**Задача 1**
Переведите на английский предложение из приведенного ниже отрывка об американской литературе: «У меня никогда не было предубеждения, что Америка – это страна некультурных людей».

**Текст для чтения**
────────────────
Евтушенко: Как вам сказать… Для иностранца я очень хорошо знал американскую литературу – еще до того, как я приехал в Америку. У меня никогда не было предубеждения, что Америка – это страна некультурных людей. Я зачитывался многими американскими писателями – и Эдгаром Алланом По, и Марком Твеном, я обожал и даже до войны уже читал Стейнбека – я был совсем еще мальчиком, «Гроздья гнева» вышли в «Роман-газете». И потом у нас выходила антология американской поэзии очень хорошая: мне очень нравился Уитмен, в переводах Чуковского особенно. У Бальмонта они совершенно не получились, были смехотворными, а вот Корней Иваныч нам, детям, столько подарил!
Волков: Уитмен в переводе Чуковского произвел впечатление и на Маяковского, он во многом сформировал Маяковского.
────────────────
**Задача 2**
Соберите из записей все строки, в которых есть строка "major". Регистр учитывается.

**Записи для обработки**
────────────────
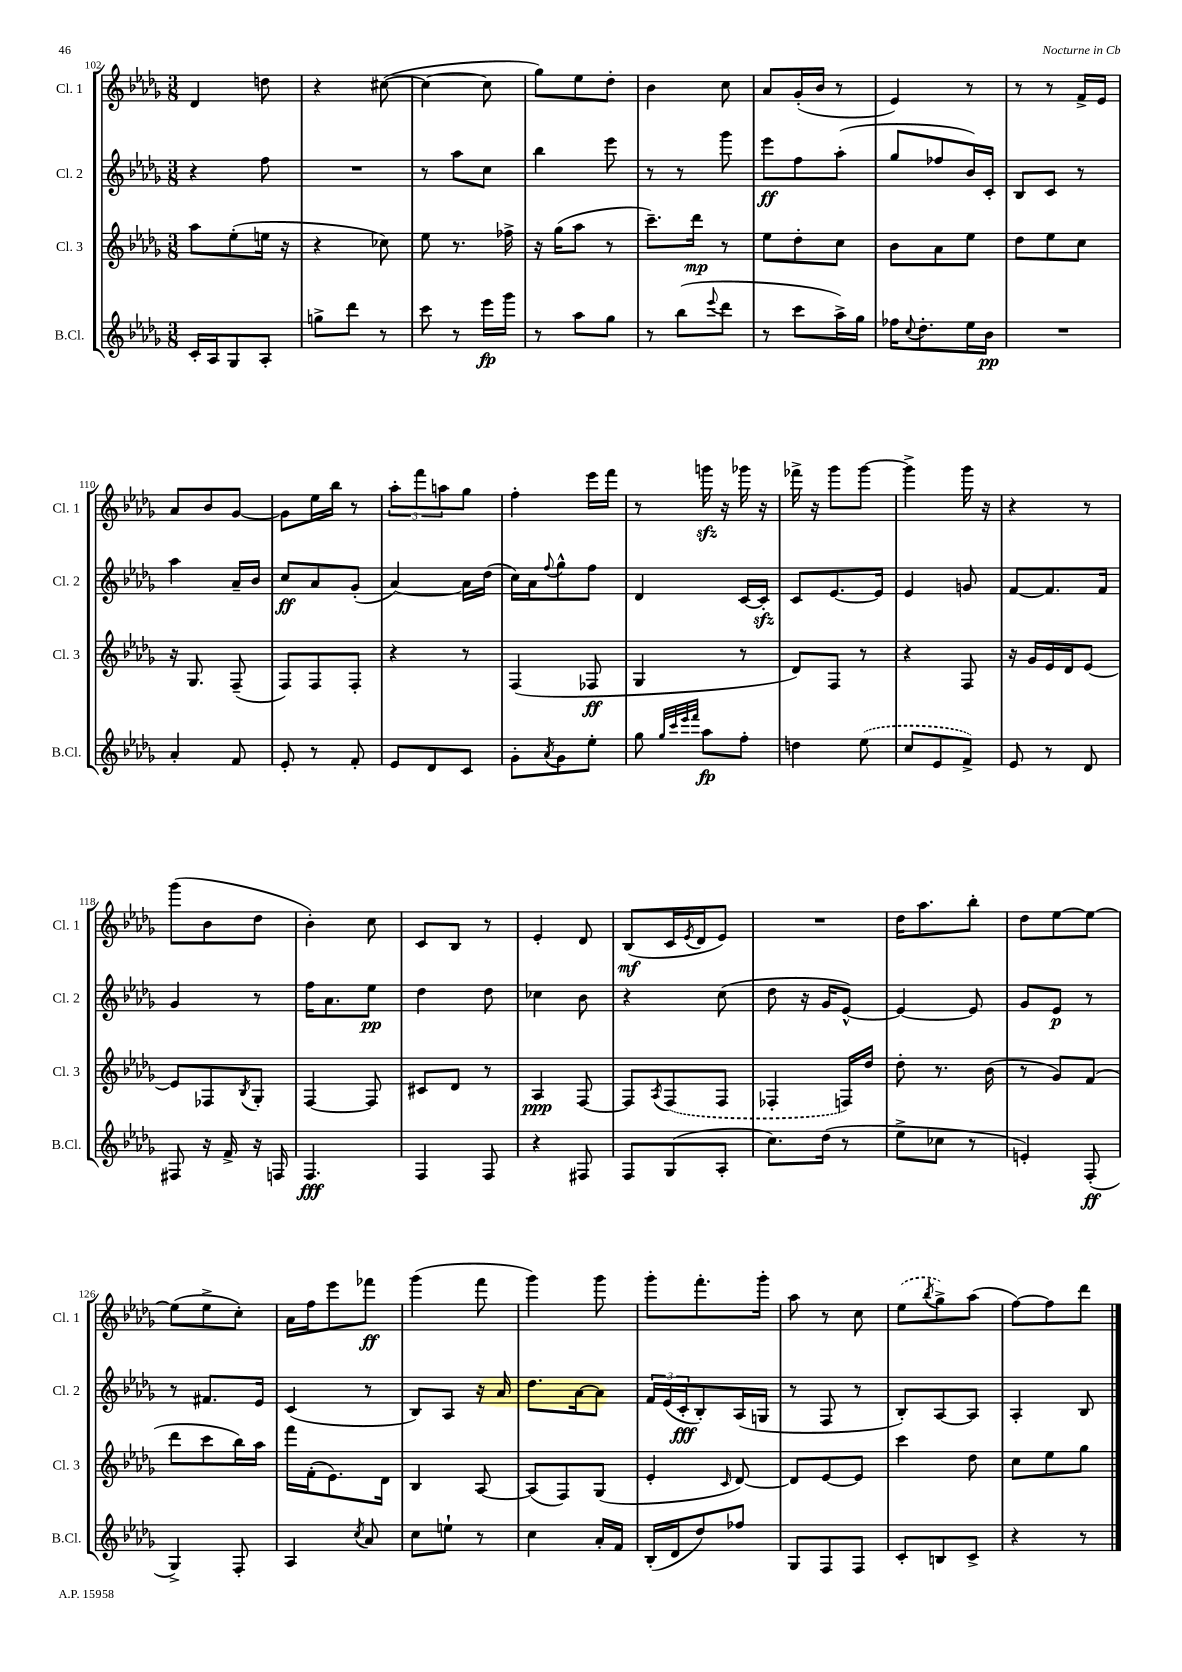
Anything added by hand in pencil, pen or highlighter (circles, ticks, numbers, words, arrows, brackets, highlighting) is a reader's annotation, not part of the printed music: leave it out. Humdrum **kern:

**kern	**kern	**kern	**kern
*staff4	*staff3	*staff2	*staff1
*clefG2	*clefG2	*clefG2	*clefG2
*k[b-e-a-d-g-]	*k[b-e-a-d-g-]	*k[b-e-a-d-g-]	*k[b-e-a-d-g-]
*M3/8	*M3/8	*M3/8	*M3/8
16c'	8aa-	4r	4d-
16A-	.	.	.
8G-	(8ee-'	.	.
8A-'	16ee	8ff	8dd
.	16r	.	.
=	=	=	=
8gg^	4r	4.r	4r
8ddd-	.	.	.
8r	8cc-)	.	([8cc#
=	=	=	=
8ccc	8ee-	8r	4cc#_
8r	8.r	8aa-	.
16eee-	.	8cc	8cc#]
16ggg-	16ff-^	.	.
=	=	=	=
8r	16r	4bb-	8gg-)
.	(16gg-	.	.
8aa-	8aa-	.	8ee-
8gg-	8r	8eee-	8dd-'
=	=	=	=
8r	8.ccc~)	8r	4b-
(8bb-	.	8r	.
.	16ddd-	.	.
8qqeee-	.	.	.
8ddd-	8r	8ggg-	8cc
=	=	=	=
8r	8ee-	8eee-	8a-
8ccc	8dd-'	8ff	(16g-'
.	.	.	16b-
16aa-^)	8cc	(8aa-'	8r
16gg-	.	.	.
=	=	=	=
16ff-	8b-	8gg-	4e-)
8qqcc	.	.	.
8.dd-'	.	.	.
.	8a-	8ff-	.
16ee-	8ee-	16b-)	8r
16b-	.	16c'	.
=	=	=	=
4.r	8dd-	8B-	8r
.	8ee-	8c	8r
.	8cc	8r	16f^
.	.	.	16e-
=	=	=	=
4a-'	16r	4aa-	8a-
.	8.G-	.	.
.	.	.	8b-
8f	(8F~	16a-~	[8g-
.	.	16b-	.
=	=	=	=
8e-'	8F)	8cc	8g-]
8r	8F	8a-	16ee-
.	.	.	16bb-
8f'	8F'	(8g-'	8r
=	=	=	=
8e-	4r	[4a-)	12aa-'
.	.	.	12fff
8d-	.	.	.
.	.	.	12aa
8c	8r	16a-]	8gg-
.	.	(16dd-	.
=	=	=	=
8g-'	(4F	16cc)	4ff'
.	.	16a-	.
8qa-	.	8qqff	.
8g-	.	8gg-^^	.
8ee-'	8F-	8ff	16eee-
.	.	.	16fff
=	=	=	=
8gg-	4G-	4d-	8r
32qqgg-	.	.	.
32qqccc	.	.	.
32qqeee-	.	.	.
32qqfff	.	.	.
8aa-	.	.	16ggg
.	.	.	16r
8ff'	8r	[16c	16ggg-
.	.	16c']	16r
=	=	=	=
4dd	8d-)	8c	16fff-^
.	.	.	16r
.	8F	[8.e-	8ggg-
(8ee-	8r	.	[8ggg-
.	.	16e-]	.
=	=	=	=
8cc	4r	4e-	4ggg-^]
8e-	.	.	.
8f^)	8F	8g	16ggg-
.	.	.	16r
=	=	=	=
8e-	16r	[8f	4r
.	16g-	.	.
8r	16e-	8.f]	.
.	16d-	.	.
8d-	[8e-	.	8r
.	.	16f	.
=	=	=	=
8F#	8e-]	4g-	(8ggg-
16r	8F-	.	8b-
16f^	.	.	.
.	8qB-	.	.
16r	8G-'	8r	8dd-
16F	.	.	.
=	=	=	=
4.F	[4F	16ff	4b-')
.	.	8.a-	.
.	8F]	8ee-	8cc
=	=	=	=
4F	8c#	4dd-	8c
.	8d-	.	8B-
8F	8r	8dd-	8r
=	=	=	=
4r	4A-	4cc-	4e-'
8F#	[8F	8b-	8d-
=	=	=	=
8F	8F]	4r	(8B-
.	8qA-	.	.
(8G-	(8F	.	16c
.	.	.	8qe-
.	.	.	16d-
8A-'	8F	(8cc	8e-)
=	=	=	=
8.cc)	4F-'	8dd-	4.r
.	.	16r	.
(16dd-	.	16g-	.
8r	16F)	[8e-^^)	.
.	16dd-	.	.
=	=	=	=
8ee-^	8dd-'	4e-_	16dd-
.	.	.	8.aa-
8cc-	8.r	.	.
8r	.	8e-]	8bb-'
.	(16b-	.	.
=	=	=	=
4e')	8r	8g-	8dd-
.	8g-)	8e-	[8ee-
(8F'	(8f	8r	8ee-_
=	=	=	=
4G-^)	8ddd-	8r	(8ee-]
.	8ccc	8.f#	8ee-^
8F'	16bb-)	.	8cc')
.	16aa-	16e-	.
=	=	=	=
4A-	16fff	(4c	16a-
.	(16f'	.	16ff
.	8.e-)	.	8eee-
8qcc	.	.	.
8a-	.	8r	8fff-
.	16d-	.	.
=	=	=	=
8cc	4B-	8B-)	(4ggg-
8ee`	.	8A-	.
8r	[8A-	16r	8fff
.	.	16a-	.
=	=	=	=
4cc	(8A-]	8.dd-	4ggg-)
.	8F)	.	.
.	.	[16a-	.
16a-'	(8G-	8a-]	8ggg-
16f	.	.	.
=	=	=	=
(16B-'	4e-'	24f	8ggg-'
.	.	(24e-	.
16d-	.	.	.
.	.	24c'	.
8dd-)	.	8B-')	8.fff'
.	16qqc	.	.
8ff-	[8d-)	(16A-	.
.	.	16G	16ggg-'
=	=	=	=
8G-	8d-]	8r	8aa-
8F	[8e-	8F	8r
8F	8e-]	8r	8cc
=	=	=	=
8c'	4ccc	8B-')	(8ee-
.	.	.	8qbb-
8B	.	[8A-	8gg-^)
8c^	8dd-	8A-]	(8aa-
=	=	=	=
4r	8cc	4A-'	[8ff)
.	8ee-	.	8ff]
8r	8gg-	8B-	8ddd-
==	==	==	==
*-	*-	*-	*-
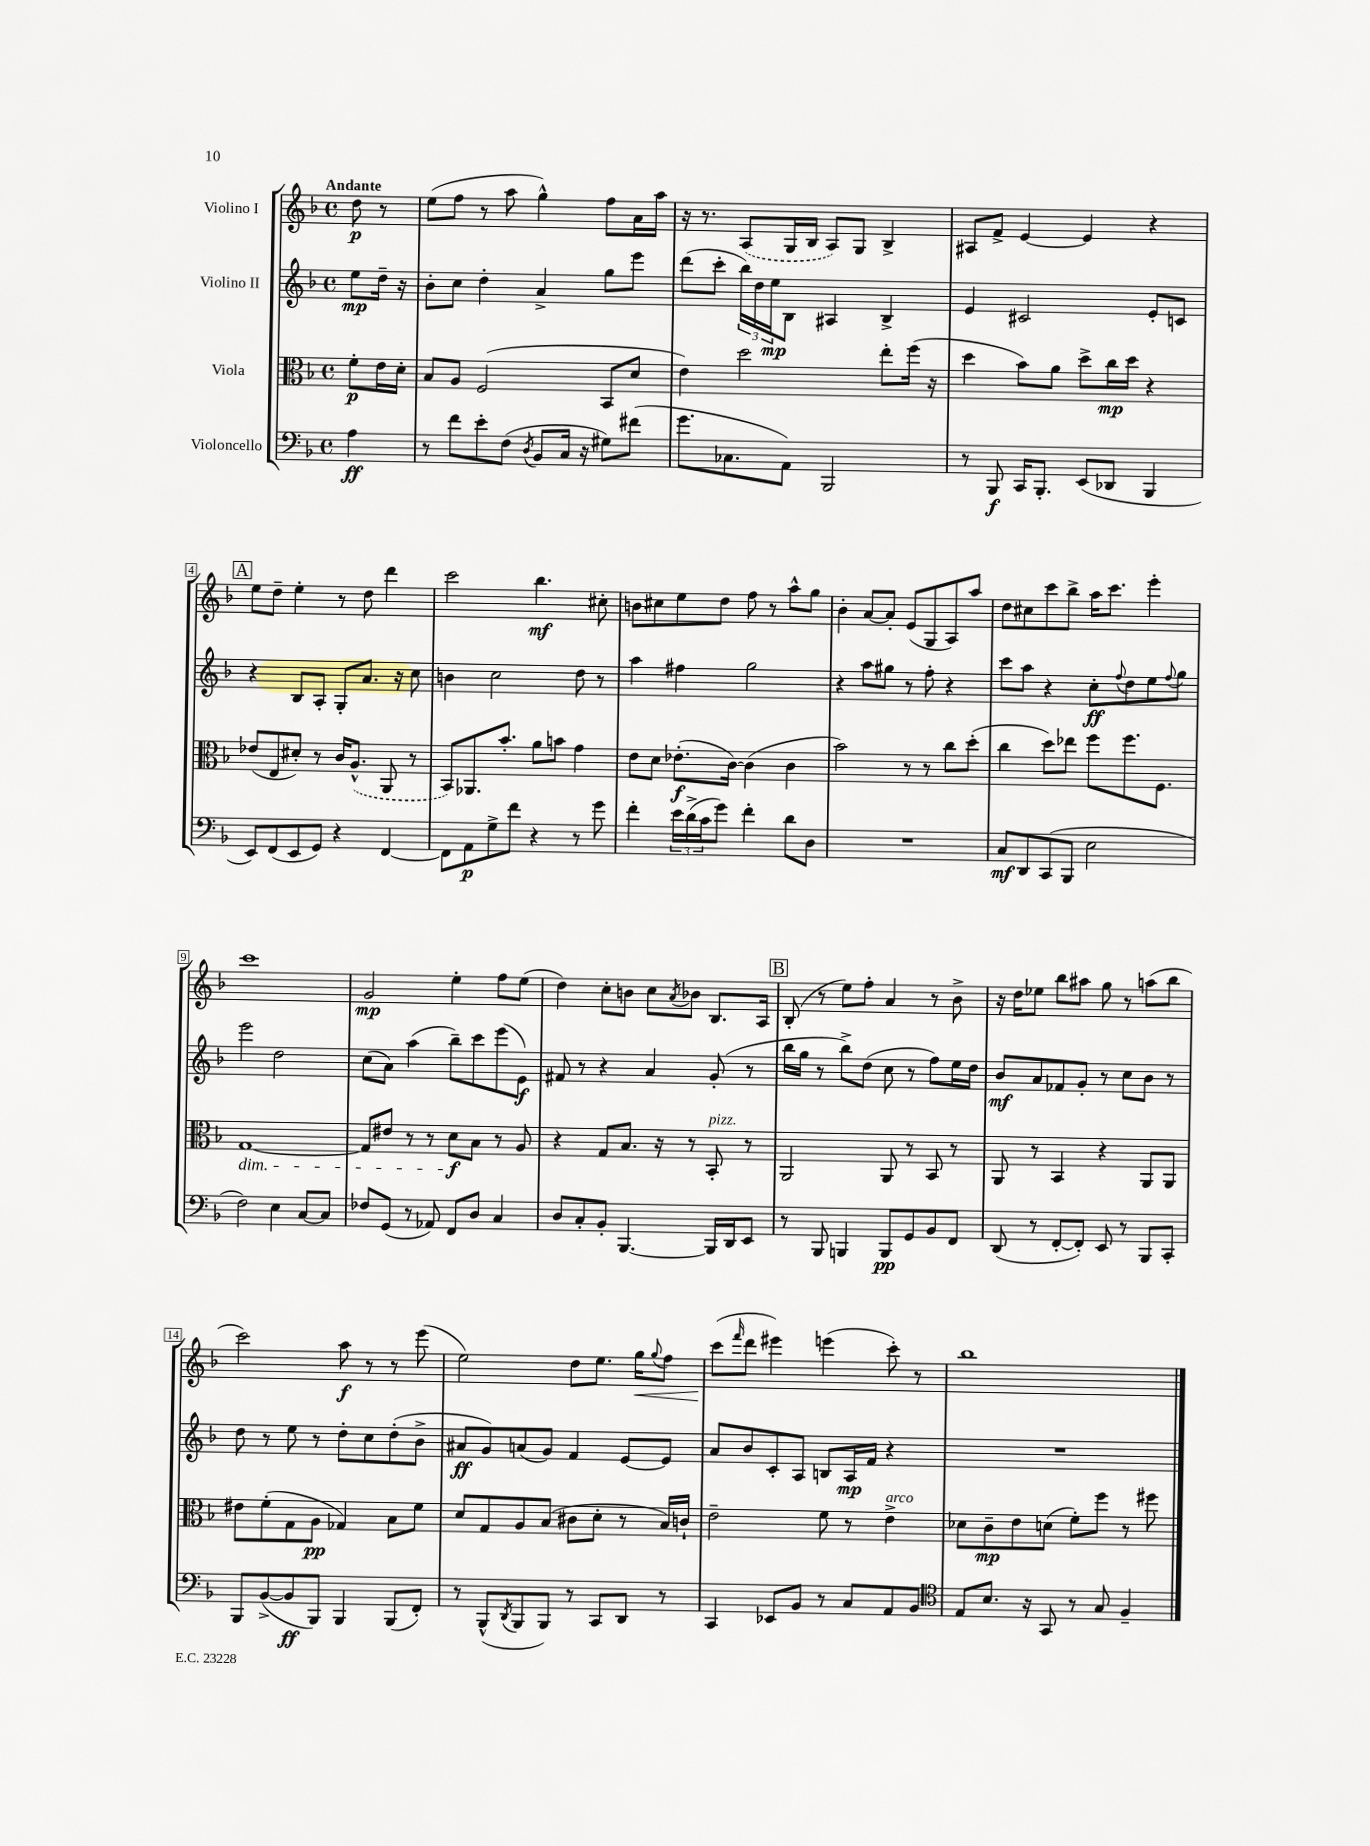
<<
\new StaffGroup <<
\new Staff = "s0" \with { instrumentName = "Violino I" } {
    \clef treble \key f \major \defaultTimeSignature \time 4/4 \partial 4 \tempo "Andante"
    d''8\p r8 |
    e''8( f''8 r8 a''8 g''4-^) f''8 a'16 a''16 |
    r16 r8. \once \slurDashed a8( g16 bes16 a8) g8 bes4-> |
    ais8 f'8-> e'4~ e'4 r4 |
    \mark \markup { \box "A" } e''8 d''8-- e''4-. r8 d''8 d'''4 |
    c'''2 bes''4.\mf cis''8-. |
    b'8 cis''8 e''8 d''8 f''8 r8 a''8-^ g''8 |
    bes'4-. a'8~ a'8-. e'8( g8 a8) a''8 |
    d''8 cis''8 c'''8 bes''8-> a''16 c'''8. e'''4-. |
    c'''1 |
    g'2\mp e''4-. f''8 e''8( |
    d''4) c''8-. b'8 c''8 \acciaccatura { a'8 } bes'8 bes8. a16 |
    \mark \markup { \box "B" } bes8-.( r8 e''8) f''8-. a'4 r8 bes'8-> |
    r16 d''16 ees''8 bes''8 ais''8 g''8 r8 a''8( bes''8 |
    c'''2) a''8\f r8 r8 e'''8( |
    e''2) d''8 e''8. g''16\< \appoggiatura { g''8 } f''8 |
    c'''8\!( \grace { f'''16 } d'''8 eis'''4) e'''4( c'''8-.) r8 |
    bes''1 \bar "|." |
}
\new Staff = "s1" \with { instrumentName = "Violino II" } {
    \clef treble \key f \major \defaultTimeSignature \time 4/4 \partial 4
    e''8\mp d''16-- r16 |
    bes'8-. c''8 d''4-. a'4-> g''8 e'''8 |
    d'''8( c'''8-. \tuplet 3/2 { bes''16) d''16 e''16\mp } bes8 ais4 bes4-> |
    e'4 cis'2 e'8-. c'8 |
    \mark \markup { \box "A" } r4 bes8 a8-. g8-. a'8. r16 c''8 |
    b'4 c''2 d''8 r8 |
    a''4 fis''4 g''2 |
    r4 a''8 gis''8 r8 f''8-. r4 |
    c'''8 a''8 r4 c''8-.\ff \appoggiatura { f''8 } d''8 e''8 \appoggiatura { f''8 } g''8 |
    e'''2 d''2 |
    c''8( a'8) a''4( bes''8--) c'''8 e'''8( e'8\f) |
    fis'8 r8 r4 a'4 g'8-.( r8 |
    \mark \markup { \box "B" } bes''16 g''16 r8 bes''8->) d''8( c''8 r8 f''8) e''16 d''16 |
    bes'8\mf a'8 fes'8 g'8-. r8 c''8 bes'8 r8 |
    d''8 r8 e''8 r8 d''8-. c''8 d''8-.( bes'8-> |
    ais'8\ff g'8) a'8( g'8) f'4 e'8~ e'8 |
    a'8 bes'8 c'8-. a8 b8 a16\mp f'16 r4 |
    R1 \bar "|." |
}
\new Staff = "s2" \with { instrumentName = "Viola" } {
    \clef alto \key f \major \defaultTimeSignature \time 4/4 \partial 4
    f'8-.\p e'16 d'16-. |
    bes8 a8 f2( bes,8 d'8 |
    e'4) d''2 e''8-. f''16( r16 |
    d''4 bes'8) a'8 d''8-> c''16\mp d''16 r4 |
    \mark \markup { \box "A" } ees'8( e8 dis'8-.) r8 c'16 \once \slurDashed a8.-^( a,8 r8 |
    bes,8) aes,8. bes'8.-. a'8 b'8 g'4 |
    e'8 d'8 ees'8.-.\f( c'16~) c'4( c'4 |
    bes'2) r8 r8 c''8 d''8-.( |
    c''4 d''8) ees''8 f''8 f''8. f8. |
    g1~\dim |
    g8 eis'8 r8 r8 d'8\f\! bes8 r8 a8 |
    r4 g8 bes8. r16 r8 bes,8-.^\markup { \italic "pizz." } r8 |
    \mark \markup { \box "B" } a,2 a,8 r8 bes,8 r8 |
    a,8 r8 bes,4 r4 a,8 a,8 |
    eis'8 f'8-.( g8 a8\pp ges4) bes8 f'8 |
    d'8 g8 a8 bes8( cis'8 d'8-. r8 bes16) c'16-! |
    e'2-- f'8 r8 e'4->^\markup { \italic "arco" } |
    des'8 c'8--\mp e'8 d'8( f'8-.) f''8 r8 fis''8 \bar "|." |
}
\new Staff = "s3" \with { instrumentName = "Violoncello" } {
    \clef bass \key f \major \defaultTimeSignature \time 4/4 \partial 4
    a4\ff |
    r8 f'8 e'8-. f8( \acciaccatura { d8 } bes,8 c16 r16 gis8) fis'8( |
    g'8. ces8. a,8) bes,,2 |
    r8 bes,,8\f c,16 bes,,8.-. e,8( des,8 bes,,4 |
    \mark \markup { \box "A" } e,8) f,8( e,8 g,8) r4 f,4~ |
    f,8 a,8\p g8-> f'8 r4 r8 g'8 |
    f'4-. \tuplet 3/2 { e'16 d'16->( c'16 } g'8) f'4-. d'8 d8 |
    R1 |
    c8\mf d,8 c,8( bes,,8 e2 |
    f2) e4 c8~ c8 |
    fes8 g,8( r8 aes,8) f,8 d8 c4 |
    d8 c8-. bes,8-. bes,,4.~ bes,,16 d,16 e,8 |
    \mark \markup { \box "B" } r8 bes,,8 b,,4 b,,8\pp g,8 bes,8 f,8 |
    d,8( r8 f,8~-. f,8-.) e,8 r8 bes,,8 c,8-. |
    bes,,8 bes,8~->( bes,8\ff bes,,8) bes,,4 bes,,8( f,8-.) |
    r8 bes,,8-^( \acciaccatura { d,8 } bes,,8 bes,,8) r8 c,8 d,8 r8 |
    c,4 ees,8 bes,8 r8 c8 a,8 bes,8 |
    \clef tenor e8 bes8. r16 g,8 r8 g8 f4-- \bar "|." |
}
>>
>>
\layout { \context { \Score \override BarNumber.stencil = #(make-stencil-boxer 0.1 0.3 ly:text-interface::print) } }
────────────────
**Ожидаемый ответ 1**
I never had the prejudice that America was a country of uncultured people.

**Ожидаемый ответ 2**
    \clef treble \key f \major \defaultTimeSignature \time 4/4 \partial 4 \tempo "Andante"
    \clef treble \key f \major \defaultTimeSignature \time 4/4 \partial 4
    \clef alto \key f \major \defaultTimeSignature \time 4/4 \partial 4
    \clef bass \key f \major \defaultTimeSignature \time 4/4 \partial 4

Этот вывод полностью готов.